**Text passage**
BEGIN

2. Latin and Greek (i.e. foreign languages) must not be forced on John too soon. Schoolboys of 5-7 can often read and compose Greek lines on Aesop but not write simple English letters.
3. Do not be too hard on the child. Give him time and show him patience with his lessons.
4. Make sure he has plenty of time for play.
5. For the first two years John should be taught reading and writing, mathematics and geography. This should not be passively introduced but via inter-active lessons, learning games, puzzles, map-reading and other visual aids.
6. Latin and Greek may be started on at eight or nine years of age, thus beginning a seven years’ course. Natural sciences should be added including theology, philosophy, physics and astronomy
7. William’s aim should be to prepare John for university entrance at between fifteen and seventeen years of age.

Cowper’s demands for a systematic teaching of English before foreign languages, lenient discipline, learning by playing, the use of visual aids and instruction according to abilities were new. Teaching arithmetic, science and geography was still a rarity at the time.

Cowper organised his reforming ideas into verse around 1781. The result was Tirocinium which Cowper sent to the printer’s along with The Task and John Gilpin. Tirocinium was the word used by the Romans to describe a soldier’s initial training and had come to be used for the training of boys at school.

The aims of education

Cowper starts his treatise by asserting that English schooling has neither a basis nor a goal. Man has been created by God, the High King of Heaven, as the Earth’s steward, so education must start on this premise and seek to make man worthy and capable of his task. Thus Cowper teaches:

That we are bound to cast the minds of youth
Betimes into the mould of heav’nly truth,
That, taught of God they may indeed be wise,
Nor, ignorantly wand’ring, miss the skies.”

He argues that as Adam’s fallen offspring are lost to their true calling, education has three goals. To teach the pupil his high calling; to show that he has sinned and fallen short of God’s glory and with this his own; and to lead the pupil back to his rejected Lord. Thus the future-orientated task of the school is to see that boys:

……………learn with wonder how this world began,
Who made, who marr’d, and who has ransom’d man:
Points which, unless the scripture made them plain,
The wisest heads might agitate in vain.

In other words, schools need a textbook equal to the curriculum’s task and this can only be the Scriptures first and foremost.

Education is wrong which neglects Christian culture

Cowper claims contemporary schools teach much ‘mythologic stuff’, but little of God’s plan of creation and new-creation. Realising he would face hefty criticism, Cowper explains that he does not condemn information concerning heathen religions, but the neglect of the pupil’s own culture which makes him ignorant of the gospel.

END

**Problems and tasks**
- a) In the text on Cowper's educational ideas, what did the Romans use the word Tirocinium to describe?
- b) According to the text on Cowper's educational ideas, why must education start from the premise that man is the Earth's steward? Answer in one to three sentences.
- c) Reproduce the part of the Cowper text from "In other words, schools" up to and including "of the gospel.", renaming "Cowper" to "the poet" throughout.

**Recorded data**
BEGIN

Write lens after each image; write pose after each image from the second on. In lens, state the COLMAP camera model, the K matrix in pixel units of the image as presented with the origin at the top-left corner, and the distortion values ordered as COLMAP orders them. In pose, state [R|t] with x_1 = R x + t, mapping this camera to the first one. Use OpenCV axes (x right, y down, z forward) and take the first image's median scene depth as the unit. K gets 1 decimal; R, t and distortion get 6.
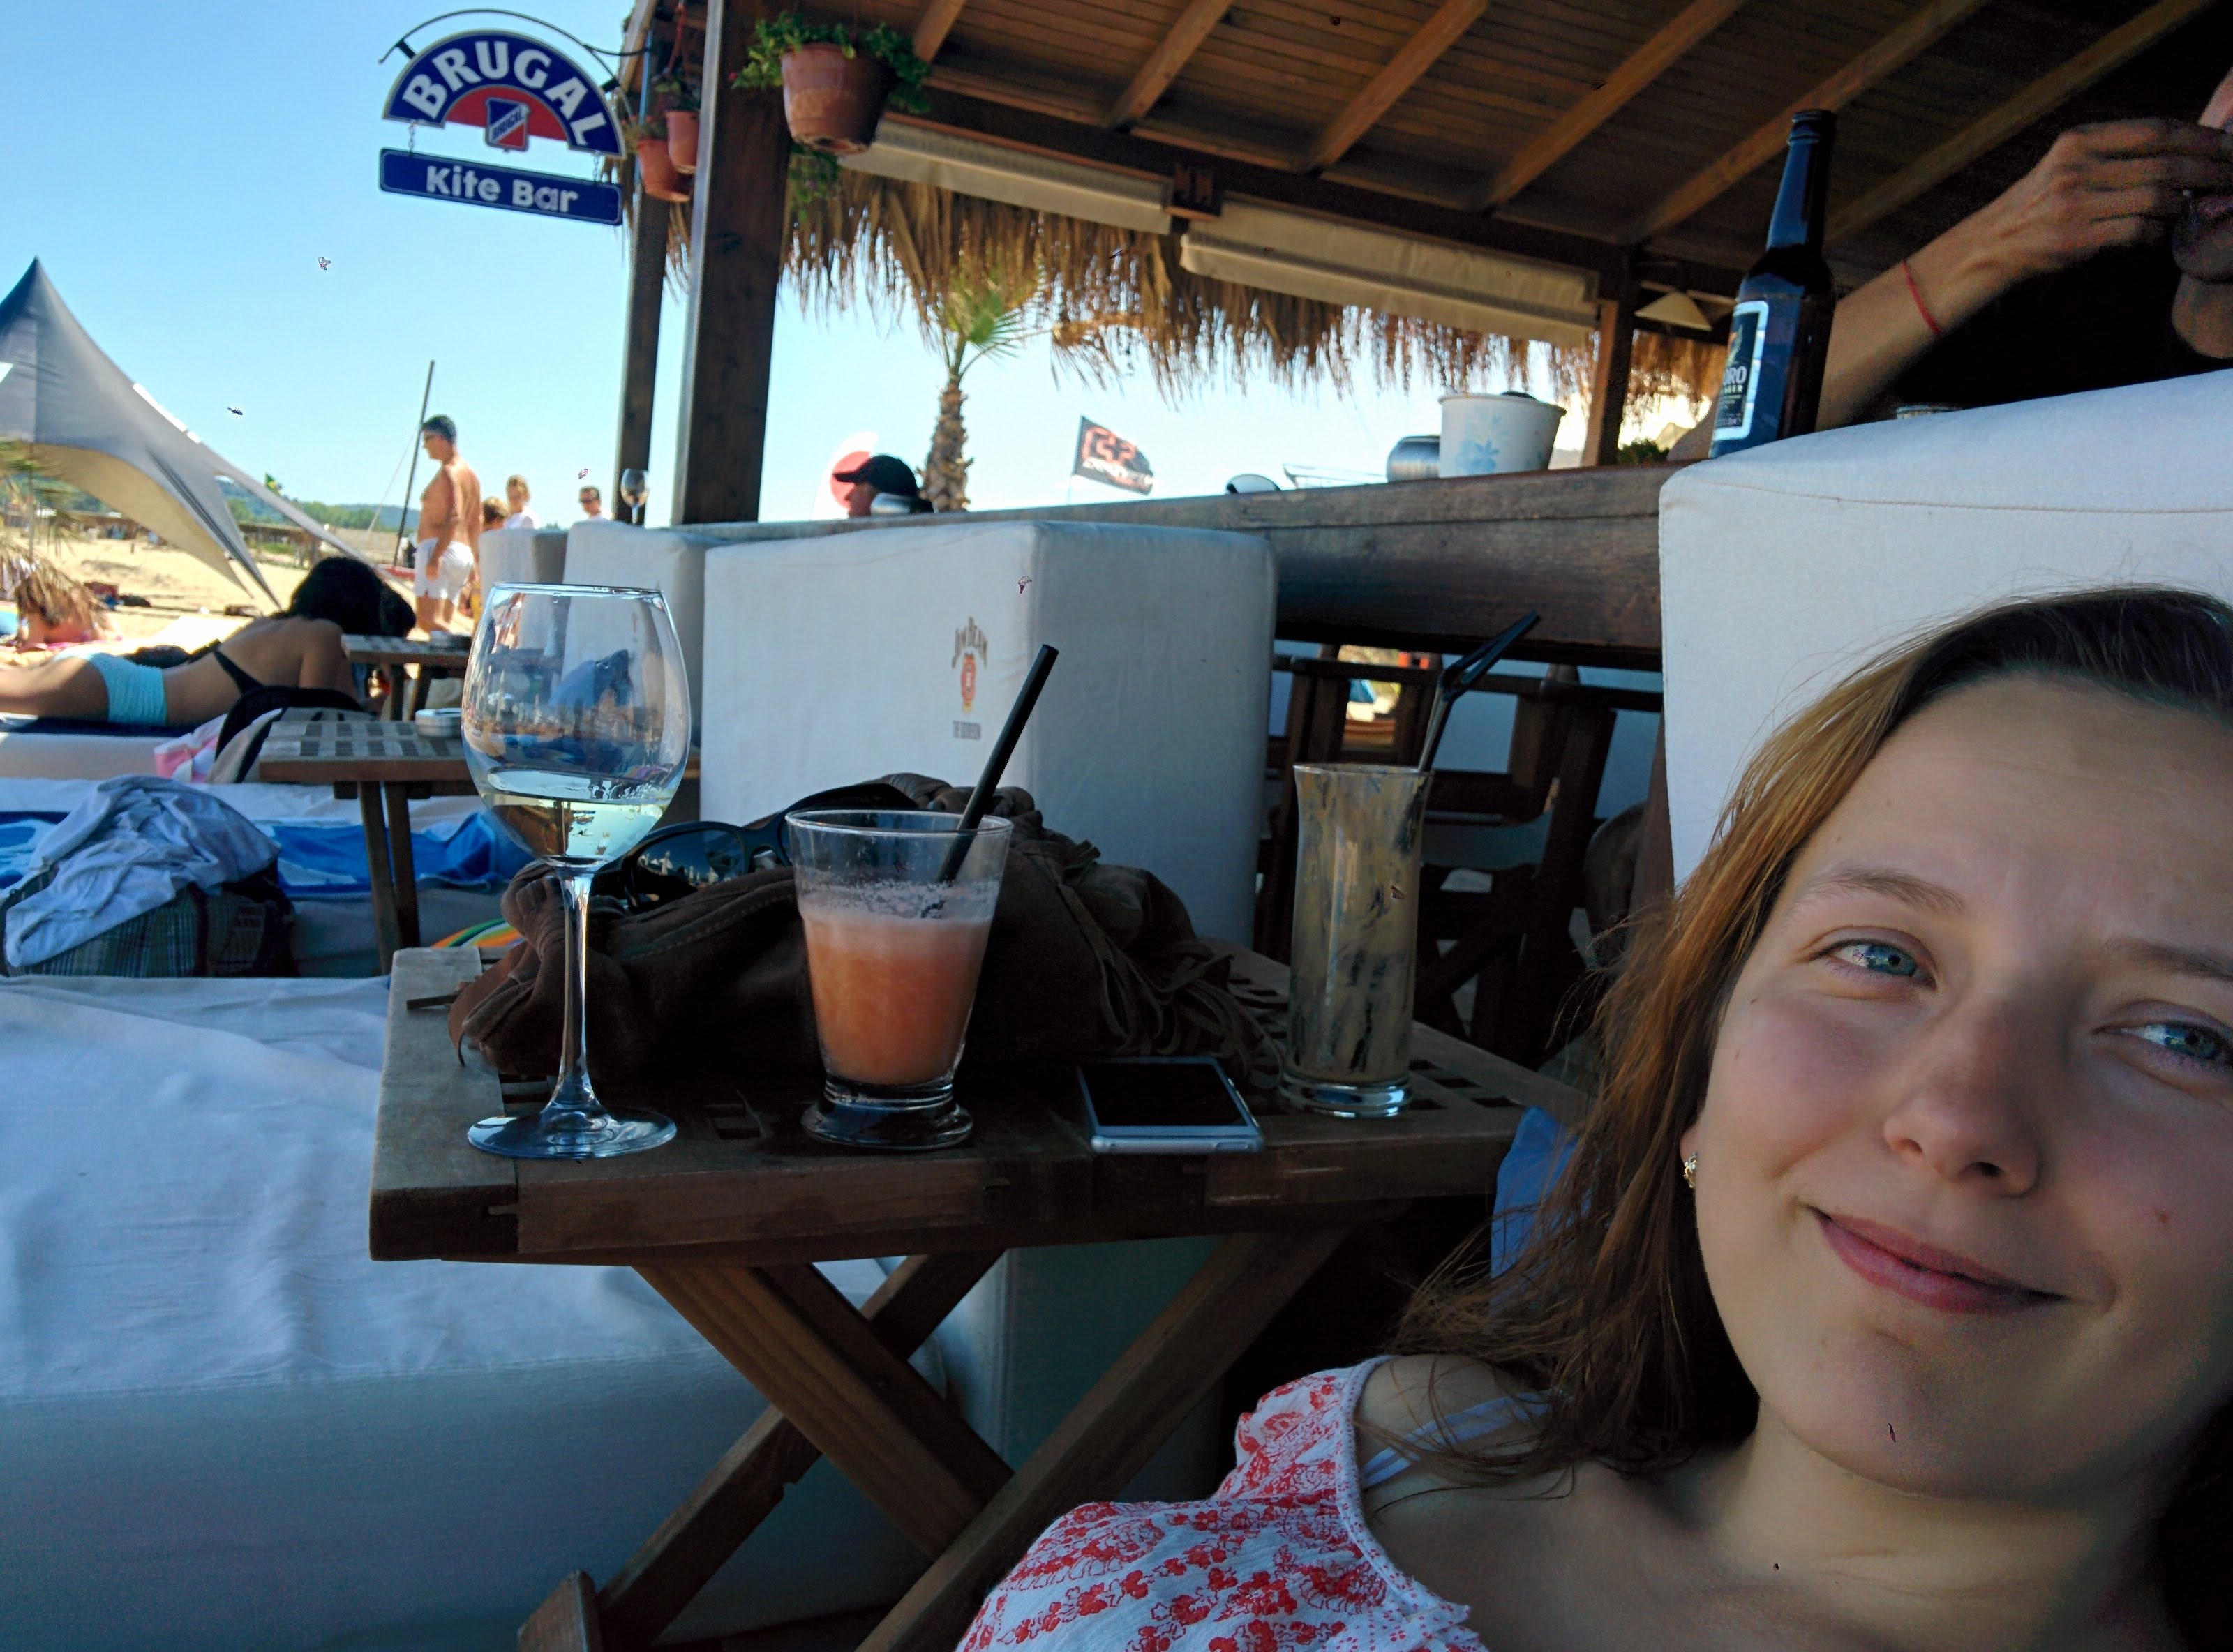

END

**Solutions to the tasks**
- a) A soldier's initial training.

- b) Cowper holds that God created man as the Earth's steward. Education must therefore start from this premise and seek to make man worthy and capable of that task.

- c)
In other words, schools need a textbook equal to the curriculum’s task and this can only be the Scriptures first and foremost.

Education is wrong which neglects Christian culture

the poet claims contemporary schools teach much ‘mythologic stuff’, but little of God’s plan of creation and new-creation. Realising he would face hefty criticism, the poet explains that he does not condemn information concerning heathen religions, but the neglect of the pupil’s own culture which makes him ignorant of the gospel.